Il fenomeno interessava nel 2008 il 19,3% di questa fascia di età in Italia e il 13,1% in Europa; la crescita nel nostro Paese è stata più veloce di quanto non sia avvenuto nella media Ue27 fino a interessare nel 2014 - al culmine della crisi occupazionale - più di un giovane su quattro (26,2%, 10 punti percentuali al di sopra della media Ue27). Successivamente la quota è diminuita lentamente, fino al 2019 pur senza ritornare, nel caso dell'Italia, ai valori pre-crisi ma segnalando un deficit di recupero (+2,9 punti percentuali sopra il corrispondente valore del 2008).
L'incidenza della condizione di Neet è maggiore tra le giovani che tra i giovani e la distanza tra le due componenti di genere, nel nostro Paese, si riduce solo in corrispondenza degli anni più duri della crisi economica, che hanno colpito di più i giovani maschi, e torna a essere più ampia della media Ue27 nel 2019.
Nel secondo trimestre 2020, nel pieno della fase 1 della pandemia, è evidente l'incremento nella Ue27 di giovani al fuori del contesto di istruzione e non occupati (+1,7 punti nel secondo trimestre 2020 rispetto al trimestre precedente), incremento trainato da paesi come Spagna (+4,2) ma anche Francia (+2,8) e che, tuttavia, nel nostro Paese è più modesto e leggermente al di sotto della media europea (+1,6).

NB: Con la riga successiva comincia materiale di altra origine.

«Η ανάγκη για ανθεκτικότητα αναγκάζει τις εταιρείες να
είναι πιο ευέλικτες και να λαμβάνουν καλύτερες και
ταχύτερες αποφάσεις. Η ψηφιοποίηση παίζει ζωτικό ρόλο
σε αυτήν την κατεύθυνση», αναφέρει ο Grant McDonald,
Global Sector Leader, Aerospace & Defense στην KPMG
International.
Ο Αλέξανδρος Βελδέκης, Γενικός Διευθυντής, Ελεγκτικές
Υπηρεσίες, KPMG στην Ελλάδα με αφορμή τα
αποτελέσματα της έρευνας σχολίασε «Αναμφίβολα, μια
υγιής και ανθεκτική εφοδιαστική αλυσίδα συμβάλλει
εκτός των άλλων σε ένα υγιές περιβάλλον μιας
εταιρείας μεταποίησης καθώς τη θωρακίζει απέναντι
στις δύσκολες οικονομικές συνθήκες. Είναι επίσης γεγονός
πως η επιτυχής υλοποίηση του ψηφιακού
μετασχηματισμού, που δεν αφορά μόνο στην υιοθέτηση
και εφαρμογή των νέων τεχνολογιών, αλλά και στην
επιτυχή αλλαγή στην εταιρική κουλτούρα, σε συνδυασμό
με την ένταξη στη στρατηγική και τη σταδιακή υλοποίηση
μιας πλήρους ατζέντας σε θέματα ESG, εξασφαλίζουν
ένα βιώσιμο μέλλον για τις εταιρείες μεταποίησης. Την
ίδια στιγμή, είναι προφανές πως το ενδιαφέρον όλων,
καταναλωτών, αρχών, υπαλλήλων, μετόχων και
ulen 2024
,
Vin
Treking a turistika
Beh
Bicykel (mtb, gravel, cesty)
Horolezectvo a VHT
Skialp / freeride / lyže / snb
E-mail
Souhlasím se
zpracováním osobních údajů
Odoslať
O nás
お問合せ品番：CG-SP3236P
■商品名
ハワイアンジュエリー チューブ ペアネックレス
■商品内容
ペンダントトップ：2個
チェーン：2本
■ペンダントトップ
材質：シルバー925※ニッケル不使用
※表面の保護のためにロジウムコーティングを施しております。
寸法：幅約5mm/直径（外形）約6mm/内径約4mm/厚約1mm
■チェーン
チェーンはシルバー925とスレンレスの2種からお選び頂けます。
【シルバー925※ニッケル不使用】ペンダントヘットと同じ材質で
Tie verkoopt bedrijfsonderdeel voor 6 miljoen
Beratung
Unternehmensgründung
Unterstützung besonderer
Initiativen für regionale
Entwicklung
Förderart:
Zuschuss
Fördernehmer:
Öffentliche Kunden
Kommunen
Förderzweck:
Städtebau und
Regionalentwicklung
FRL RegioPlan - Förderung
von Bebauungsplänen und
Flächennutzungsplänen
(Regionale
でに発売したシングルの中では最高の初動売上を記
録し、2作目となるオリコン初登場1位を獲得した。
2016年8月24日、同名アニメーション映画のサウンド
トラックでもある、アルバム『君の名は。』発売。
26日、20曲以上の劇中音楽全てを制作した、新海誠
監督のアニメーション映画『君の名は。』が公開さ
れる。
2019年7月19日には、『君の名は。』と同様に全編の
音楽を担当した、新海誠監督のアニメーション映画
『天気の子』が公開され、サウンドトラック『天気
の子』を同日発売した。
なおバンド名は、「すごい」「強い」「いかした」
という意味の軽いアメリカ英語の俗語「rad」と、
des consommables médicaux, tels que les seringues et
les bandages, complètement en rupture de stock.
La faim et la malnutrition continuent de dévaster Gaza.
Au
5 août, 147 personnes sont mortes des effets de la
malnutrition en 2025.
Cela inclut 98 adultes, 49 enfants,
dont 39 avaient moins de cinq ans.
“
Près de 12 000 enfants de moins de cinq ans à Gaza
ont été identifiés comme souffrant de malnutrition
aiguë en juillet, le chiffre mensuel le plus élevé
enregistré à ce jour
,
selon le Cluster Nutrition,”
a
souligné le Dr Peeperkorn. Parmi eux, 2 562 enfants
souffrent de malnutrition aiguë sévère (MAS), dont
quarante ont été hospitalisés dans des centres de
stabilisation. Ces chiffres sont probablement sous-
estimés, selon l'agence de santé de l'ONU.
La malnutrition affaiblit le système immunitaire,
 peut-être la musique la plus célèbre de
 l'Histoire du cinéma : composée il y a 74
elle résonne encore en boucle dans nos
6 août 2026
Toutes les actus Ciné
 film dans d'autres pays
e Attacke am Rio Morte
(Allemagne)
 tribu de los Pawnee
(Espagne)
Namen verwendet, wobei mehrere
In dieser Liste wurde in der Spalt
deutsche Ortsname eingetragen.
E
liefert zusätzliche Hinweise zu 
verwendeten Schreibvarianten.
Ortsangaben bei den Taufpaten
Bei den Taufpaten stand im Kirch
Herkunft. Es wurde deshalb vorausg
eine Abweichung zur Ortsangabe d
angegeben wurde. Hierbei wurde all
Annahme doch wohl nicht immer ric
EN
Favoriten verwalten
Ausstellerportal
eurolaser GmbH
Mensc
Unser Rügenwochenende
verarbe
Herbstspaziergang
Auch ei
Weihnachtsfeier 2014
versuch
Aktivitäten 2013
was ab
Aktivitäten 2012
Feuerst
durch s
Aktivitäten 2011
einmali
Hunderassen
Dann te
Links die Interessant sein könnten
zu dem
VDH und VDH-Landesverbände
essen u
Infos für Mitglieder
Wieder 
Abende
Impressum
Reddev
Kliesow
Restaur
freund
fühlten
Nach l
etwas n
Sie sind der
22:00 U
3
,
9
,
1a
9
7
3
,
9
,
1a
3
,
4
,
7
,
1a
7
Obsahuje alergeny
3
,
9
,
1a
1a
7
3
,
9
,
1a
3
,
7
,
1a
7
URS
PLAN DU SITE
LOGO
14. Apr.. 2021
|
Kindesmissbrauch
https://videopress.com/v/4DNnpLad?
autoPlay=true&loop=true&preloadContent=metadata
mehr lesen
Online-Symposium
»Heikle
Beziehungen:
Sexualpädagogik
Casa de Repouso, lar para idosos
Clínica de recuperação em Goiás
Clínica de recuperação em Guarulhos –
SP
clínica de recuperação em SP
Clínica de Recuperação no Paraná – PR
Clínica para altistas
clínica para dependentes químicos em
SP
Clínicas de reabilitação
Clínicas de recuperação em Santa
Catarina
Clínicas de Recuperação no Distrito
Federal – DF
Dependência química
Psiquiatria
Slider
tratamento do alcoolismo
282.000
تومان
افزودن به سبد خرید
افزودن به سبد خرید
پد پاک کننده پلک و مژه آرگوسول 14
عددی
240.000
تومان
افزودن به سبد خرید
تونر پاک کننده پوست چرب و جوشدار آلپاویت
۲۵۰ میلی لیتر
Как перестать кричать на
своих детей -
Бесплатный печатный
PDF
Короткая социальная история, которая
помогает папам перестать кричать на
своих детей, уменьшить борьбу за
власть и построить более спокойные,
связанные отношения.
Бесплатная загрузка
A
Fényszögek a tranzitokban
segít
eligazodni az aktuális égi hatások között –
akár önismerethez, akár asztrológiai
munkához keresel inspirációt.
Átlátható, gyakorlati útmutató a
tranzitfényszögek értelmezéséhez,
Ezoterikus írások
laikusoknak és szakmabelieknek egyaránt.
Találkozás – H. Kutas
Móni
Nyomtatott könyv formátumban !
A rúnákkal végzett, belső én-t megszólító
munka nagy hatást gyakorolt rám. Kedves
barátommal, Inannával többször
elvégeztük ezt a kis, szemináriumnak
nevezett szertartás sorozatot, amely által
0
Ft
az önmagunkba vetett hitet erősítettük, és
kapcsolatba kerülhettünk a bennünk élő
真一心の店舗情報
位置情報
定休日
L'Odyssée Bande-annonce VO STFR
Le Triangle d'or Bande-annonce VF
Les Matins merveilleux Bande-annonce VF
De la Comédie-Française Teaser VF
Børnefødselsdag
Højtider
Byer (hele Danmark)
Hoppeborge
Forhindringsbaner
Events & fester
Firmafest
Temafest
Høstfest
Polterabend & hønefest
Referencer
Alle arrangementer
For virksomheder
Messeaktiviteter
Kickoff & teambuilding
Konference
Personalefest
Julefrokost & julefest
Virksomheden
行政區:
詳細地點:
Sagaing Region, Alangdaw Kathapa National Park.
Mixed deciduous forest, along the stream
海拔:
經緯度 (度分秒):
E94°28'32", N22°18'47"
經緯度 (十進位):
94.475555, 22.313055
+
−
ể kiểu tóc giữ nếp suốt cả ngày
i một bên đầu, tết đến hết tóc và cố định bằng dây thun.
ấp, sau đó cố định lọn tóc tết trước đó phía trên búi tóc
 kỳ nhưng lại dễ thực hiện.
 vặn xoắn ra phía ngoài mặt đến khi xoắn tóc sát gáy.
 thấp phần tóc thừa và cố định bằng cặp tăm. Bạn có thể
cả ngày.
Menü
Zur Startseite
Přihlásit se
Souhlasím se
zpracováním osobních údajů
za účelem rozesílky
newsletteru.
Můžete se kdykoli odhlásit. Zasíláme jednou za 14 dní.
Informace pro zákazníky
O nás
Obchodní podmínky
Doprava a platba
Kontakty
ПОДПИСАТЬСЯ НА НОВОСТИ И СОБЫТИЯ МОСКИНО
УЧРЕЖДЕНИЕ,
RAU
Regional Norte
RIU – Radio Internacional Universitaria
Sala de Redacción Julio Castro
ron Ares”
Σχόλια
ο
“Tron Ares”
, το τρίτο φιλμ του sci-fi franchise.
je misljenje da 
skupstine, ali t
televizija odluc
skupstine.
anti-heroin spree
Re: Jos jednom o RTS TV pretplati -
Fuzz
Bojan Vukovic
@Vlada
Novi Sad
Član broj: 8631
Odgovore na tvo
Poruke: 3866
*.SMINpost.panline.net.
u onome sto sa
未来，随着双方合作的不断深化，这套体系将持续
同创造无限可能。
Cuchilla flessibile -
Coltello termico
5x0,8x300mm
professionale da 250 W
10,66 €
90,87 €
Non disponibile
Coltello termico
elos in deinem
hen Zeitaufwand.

L'Italia però presenta comunque dei valori strutturalmente molto più elevati del fenomeno e nella fase di diminuzione dell'indicatore continua a posizionarsi ancora molto al di sopra degli altri paesi europei. Inoltre nel nostro Paese - a differenza di quanto avvenuto negli anni più duri della crisi economica, quando per effetto del maggiore incremento tra i giovani maschi le due componenti di genere si erano avvicinate - durante la prima fase della pandemia sono soprattutto le giovani 15-29enni a peggiorare di più con un forte incremento dell'incidenza di Neet, che le allontana dai corrispondenti giovani maschi. Nel primo trimestre del 2021 inoltre si osserva una seconda fase di incremento dell'incidenza dei Neet, più in Italia che nel resto della Ue27 (rispettivamente +0,6 punti e +0,1 punti rispetto al trimestre precedente) e, nel nostro Paese, più forte tra le femmine che tra i maschi (+1,0 punti rispetto a +0,2 punti). L'ultimo dato europeo disponibile per il confronto, riferito al terzo trimestre 2021, mostra che, complessivamente, rispetto all'inizio del 2019, in Ue27 l'incidenza di Neet ha ripreso a calare ma con velocità differenti: più velocemente per le giovani e i giovani in Spagna (rispettivamente -2,6 e -1,1 punti percentuali nel terzo trimestre 2021 rispetto al primo trimestre 2019), più lentamente in Italia (rispettivamente -0,7 e -0,1 punti).